慌てて充電スタンドに置いてあった携帯に手を伸ばす。その刹那、着信を知らせる電子音が鳴った。

「……………」

ディスプレイには予想通りの名前が表示されていた。

僅かに残っていた缶コーヒーで口を湿らせ、シワになったシャツを申し訳程度に伸ばし、居住まいを正してから、通話ボタンを押した。

「……もしもし」

つい、恐る恐るといった感じの声音になってしまった。

回線の向こうから、透き通るような綺麗な声が聞こえてきた。

「四条と申します。この番号は……いえ、そちらは────様で間違いありませんね?」

四条貴音、俺がプロデュースを担当している765プロのアイドルだ。


「ああ、大丈夫だ。
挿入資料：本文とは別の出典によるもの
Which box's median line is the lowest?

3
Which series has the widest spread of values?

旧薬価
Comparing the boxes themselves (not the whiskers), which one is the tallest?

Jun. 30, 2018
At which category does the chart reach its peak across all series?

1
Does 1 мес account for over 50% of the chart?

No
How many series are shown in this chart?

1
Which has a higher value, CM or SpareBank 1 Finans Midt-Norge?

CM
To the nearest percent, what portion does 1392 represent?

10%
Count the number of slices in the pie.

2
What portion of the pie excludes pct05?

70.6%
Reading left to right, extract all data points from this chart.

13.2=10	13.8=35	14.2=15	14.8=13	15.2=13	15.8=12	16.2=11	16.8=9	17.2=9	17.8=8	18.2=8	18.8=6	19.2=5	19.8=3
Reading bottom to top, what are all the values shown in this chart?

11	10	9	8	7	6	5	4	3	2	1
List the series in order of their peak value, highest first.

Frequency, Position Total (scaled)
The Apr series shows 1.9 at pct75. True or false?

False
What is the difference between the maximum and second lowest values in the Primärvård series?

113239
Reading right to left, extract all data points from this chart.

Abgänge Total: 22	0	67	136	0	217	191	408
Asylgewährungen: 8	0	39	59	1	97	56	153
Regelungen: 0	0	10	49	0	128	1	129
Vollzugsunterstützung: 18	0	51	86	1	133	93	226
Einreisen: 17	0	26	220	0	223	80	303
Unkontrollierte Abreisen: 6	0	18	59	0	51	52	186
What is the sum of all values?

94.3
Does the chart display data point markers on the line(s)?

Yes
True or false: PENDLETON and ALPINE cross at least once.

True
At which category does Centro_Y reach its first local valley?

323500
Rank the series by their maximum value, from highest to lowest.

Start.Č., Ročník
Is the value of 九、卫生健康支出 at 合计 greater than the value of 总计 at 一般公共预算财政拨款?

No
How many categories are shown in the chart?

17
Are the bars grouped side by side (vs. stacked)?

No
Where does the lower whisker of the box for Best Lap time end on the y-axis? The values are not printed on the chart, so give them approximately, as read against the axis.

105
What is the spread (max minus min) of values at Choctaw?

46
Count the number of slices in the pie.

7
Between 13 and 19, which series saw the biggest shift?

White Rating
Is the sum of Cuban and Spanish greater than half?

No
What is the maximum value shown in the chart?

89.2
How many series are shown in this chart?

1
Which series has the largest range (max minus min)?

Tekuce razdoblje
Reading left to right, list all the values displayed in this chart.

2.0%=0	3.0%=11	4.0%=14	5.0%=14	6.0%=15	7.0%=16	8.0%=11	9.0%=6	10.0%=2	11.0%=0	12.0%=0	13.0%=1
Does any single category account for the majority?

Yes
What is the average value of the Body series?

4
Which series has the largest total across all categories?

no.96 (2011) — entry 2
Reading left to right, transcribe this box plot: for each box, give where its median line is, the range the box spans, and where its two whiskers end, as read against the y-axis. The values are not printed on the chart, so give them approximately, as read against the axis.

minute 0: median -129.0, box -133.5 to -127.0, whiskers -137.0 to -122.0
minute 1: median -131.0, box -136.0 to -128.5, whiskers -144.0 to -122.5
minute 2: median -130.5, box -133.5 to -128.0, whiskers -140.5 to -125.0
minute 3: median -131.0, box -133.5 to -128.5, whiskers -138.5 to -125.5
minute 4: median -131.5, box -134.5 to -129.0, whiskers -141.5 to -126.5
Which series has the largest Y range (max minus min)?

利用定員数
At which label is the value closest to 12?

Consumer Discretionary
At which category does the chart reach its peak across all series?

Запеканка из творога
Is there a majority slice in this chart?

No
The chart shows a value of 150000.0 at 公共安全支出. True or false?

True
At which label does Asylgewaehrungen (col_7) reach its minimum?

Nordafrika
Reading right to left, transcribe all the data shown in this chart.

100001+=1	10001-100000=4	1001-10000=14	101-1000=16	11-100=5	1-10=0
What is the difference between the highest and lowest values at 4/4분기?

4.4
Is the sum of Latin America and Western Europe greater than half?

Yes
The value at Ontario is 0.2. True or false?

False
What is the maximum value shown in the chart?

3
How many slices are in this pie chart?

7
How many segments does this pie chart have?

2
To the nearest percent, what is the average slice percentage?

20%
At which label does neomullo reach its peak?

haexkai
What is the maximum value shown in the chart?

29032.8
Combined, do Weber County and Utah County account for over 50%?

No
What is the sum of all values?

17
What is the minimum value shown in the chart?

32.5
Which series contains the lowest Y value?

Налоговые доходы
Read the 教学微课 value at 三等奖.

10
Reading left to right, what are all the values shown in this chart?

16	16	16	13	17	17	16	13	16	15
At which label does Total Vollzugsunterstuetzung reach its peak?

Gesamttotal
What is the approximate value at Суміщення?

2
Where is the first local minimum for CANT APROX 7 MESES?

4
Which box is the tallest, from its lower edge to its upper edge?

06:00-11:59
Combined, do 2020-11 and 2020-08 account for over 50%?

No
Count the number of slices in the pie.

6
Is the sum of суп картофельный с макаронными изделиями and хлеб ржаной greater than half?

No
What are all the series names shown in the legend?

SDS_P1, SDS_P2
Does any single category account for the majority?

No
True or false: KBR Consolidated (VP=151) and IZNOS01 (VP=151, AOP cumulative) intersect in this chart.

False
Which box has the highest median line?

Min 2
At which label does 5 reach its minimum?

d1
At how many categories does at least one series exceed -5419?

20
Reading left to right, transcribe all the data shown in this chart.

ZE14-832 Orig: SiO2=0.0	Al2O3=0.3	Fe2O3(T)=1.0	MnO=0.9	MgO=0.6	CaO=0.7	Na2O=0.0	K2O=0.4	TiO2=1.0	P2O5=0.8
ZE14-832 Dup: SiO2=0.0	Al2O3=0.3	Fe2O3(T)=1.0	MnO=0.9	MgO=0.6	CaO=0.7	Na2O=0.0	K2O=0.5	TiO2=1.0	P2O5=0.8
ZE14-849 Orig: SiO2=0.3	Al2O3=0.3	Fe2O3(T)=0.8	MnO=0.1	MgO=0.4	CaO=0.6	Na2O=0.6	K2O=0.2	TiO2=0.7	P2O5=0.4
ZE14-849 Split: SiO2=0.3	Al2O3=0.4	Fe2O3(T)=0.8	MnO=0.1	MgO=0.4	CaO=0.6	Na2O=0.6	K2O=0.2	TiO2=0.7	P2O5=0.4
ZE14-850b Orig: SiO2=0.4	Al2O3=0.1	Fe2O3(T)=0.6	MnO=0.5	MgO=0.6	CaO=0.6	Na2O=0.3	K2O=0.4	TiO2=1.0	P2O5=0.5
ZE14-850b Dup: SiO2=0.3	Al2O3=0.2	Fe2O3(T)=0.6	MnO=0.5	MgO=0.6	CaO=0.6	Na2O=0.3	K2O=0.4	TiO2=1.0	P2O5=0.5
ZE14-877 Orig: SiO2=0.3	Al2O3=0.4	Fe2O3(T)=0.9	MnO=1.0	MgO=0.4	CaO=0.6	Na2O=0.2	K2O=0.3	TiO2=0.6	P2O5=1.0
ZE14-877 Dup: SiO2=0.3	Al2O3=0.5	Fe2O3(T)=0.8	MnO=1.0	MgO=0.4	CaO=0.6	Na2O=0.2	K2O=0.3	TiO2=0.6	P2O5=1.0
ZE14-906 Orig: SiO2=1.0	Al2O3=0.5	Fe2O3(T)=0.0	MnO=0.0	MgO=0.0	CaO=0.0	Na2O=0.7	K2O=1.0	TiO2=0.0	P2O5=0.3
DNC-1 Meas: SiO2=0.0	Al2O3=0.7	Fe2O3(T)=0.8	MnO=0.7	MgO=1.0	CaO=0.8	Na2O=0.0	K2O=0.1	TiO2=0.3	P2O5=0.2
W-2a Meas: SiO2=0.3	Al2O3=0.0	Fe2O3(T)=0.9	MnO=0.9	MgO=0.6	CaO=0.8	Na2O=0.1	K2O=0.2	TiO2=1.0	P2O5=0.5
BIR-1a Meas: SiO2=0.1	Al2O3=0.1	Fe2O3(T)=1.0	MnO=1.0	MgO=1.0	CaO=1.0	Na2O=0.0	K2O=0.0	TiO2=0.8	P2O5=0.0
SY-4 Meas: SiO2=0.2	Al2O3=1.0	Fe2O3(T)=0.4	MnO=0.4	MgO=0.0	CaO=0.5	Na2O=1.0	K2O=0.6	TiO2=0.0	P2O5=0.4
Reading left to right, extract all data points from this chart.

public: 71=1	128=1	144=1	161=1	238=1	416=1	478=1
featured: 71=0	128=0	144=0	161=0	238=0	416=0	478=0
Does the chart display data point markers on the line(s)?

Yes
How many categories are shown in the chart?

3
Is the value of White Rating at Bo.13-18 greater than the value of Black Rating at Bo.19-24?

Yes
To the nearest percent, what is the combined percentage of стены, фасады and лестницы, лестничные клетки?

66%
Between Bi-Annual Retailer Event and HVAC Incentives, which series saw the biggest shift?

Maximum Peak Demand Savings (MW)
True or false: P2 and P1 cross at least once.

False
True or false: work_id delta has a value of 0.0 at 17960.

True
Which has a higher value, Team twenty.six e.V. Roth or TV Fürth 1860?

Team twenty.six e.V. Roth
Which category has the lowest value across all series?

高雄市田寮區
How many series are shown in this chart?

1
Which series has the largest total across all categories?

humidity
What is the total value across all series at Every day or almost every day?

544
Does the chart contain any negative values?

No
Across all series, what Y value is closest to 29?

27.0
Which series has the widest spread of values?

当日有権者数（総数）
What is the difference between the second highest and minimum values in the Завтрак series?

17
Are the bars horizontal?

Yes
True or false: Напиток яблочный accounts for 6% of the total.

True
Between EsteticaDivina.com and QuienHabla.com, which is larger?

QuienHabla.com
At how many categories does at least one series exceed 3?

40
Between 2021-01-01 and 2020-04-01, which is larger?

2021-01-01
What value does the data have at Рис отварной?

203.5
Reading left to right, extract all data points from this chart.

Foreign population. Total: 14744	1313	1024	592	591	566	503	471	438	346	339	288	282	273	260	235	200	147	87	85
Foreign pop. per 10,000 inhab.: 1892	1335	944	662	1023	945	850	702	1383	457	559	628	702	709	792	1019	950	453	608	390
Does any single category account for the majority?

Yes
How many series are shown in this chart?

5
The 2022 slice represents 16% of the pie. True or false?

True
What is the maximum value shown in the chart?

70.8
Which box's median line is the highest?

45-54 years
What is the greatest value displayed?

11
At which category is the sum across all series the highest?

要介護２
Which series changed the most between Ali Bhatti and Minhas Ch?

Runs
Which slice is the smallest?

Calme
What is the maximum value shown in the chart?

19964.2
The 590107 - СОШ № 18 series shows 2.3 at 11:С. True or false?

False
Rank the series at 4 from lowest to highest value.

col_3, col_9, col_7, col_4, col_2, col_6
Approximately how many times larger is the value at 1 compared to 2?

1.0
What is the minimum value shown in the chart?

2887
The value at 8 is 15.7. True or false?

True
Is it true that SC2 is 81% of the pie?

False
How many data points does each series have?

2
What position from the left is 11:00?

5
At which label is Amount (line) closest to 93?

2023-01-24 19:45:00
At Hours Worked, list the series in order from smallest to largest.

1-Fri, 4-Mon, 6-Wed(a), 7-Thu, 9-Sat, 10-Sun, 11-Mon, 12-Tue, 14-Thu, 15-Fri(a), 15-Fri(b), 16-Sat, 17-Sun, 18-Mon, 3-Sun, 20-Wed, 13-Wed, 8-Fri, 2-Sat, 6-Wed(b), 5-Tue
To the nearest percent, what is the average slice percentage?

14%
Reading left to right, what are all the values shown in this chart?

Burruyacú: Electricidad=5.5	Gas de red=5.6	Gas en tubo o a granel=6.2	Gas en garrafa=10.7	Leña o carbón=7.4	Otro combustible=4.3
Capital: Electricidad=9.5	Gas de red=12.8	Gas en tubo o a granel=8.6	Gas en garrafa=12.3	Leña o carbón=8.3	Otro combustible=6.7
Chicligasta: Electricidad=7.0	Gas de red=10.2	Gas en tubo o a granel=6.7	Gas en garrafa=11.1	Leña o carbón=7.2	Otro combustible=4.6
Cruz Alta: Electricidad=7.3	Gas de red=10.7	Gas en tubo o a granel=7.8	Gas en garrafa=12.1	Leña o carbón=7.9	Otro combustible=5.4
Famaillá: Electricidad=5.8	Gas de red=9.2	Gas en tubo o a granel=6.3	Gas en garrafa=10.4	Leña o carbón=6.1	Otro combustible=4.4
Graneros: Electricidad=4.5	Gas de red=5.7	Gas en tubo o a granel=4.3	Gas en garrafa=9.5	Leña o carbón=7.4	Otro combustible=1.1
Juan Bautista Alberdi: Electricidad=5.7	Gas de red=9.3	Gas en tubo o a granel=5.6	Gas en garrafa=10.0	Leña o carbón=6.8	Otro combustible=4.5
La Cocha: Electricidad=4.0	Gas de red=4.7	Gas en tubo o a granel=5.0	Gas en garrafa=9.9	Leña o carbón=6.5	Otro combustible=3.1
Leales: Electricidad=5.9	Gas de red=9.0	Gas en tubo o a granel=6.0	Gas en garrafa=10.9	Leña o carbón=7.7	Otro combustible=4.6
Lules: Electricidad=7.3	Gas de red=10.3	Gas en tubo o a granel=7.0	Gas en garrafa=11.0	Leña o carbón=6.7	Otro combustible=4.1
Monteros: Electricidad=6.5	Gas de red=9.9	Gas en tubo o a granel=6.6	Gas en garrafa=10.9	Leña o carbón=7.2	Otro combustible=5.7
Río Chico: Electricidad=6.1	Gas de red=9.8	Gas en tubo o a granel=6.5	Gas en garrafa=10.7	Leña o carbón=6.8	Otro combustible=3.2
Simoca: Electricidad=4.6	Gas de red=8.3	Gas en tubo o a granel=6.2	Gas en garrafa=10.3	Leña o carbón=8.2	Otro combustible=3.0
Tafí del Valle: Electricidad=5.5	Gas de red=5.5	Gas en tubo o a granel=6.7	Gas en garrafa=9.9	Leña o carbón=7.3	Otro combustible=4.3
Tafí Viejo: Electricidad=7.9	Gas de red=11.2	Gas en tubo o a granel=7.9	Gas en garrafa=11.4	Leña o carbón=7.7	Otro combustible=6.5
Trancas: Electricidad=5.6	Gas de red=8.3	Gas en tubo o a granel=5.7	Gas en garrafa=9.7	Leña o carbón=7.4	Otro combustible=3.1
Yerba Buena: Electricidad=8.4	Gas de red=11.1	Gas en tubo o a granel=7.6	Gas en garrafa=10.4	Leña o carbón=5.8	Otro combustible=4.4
合ってるよ」

このやりとりも数回前から両手では数えられなくなった。
というのに、いまだこの切り出し方なのは、端から見ると妙なのかもしれないが、相手は電子機器に疎い貴音だし、携帯を手に入れたのだって割と最近なので仕方がない。
貴音には自分のペースでゆっくり馴れていってもらいたいと思っている。

確かこの前も律子が使い方を教えていたはずだけど……。

「よかった。先日、律子嬢にお気に入り登録というものを教えていただき、あなた様に電話をかけるのがだいぶわかりやすくなりました」

「そ、そうか」

自分の番号をお気に入りに登録したと、嬉々として報告されるのはどこか気恥ずかしい。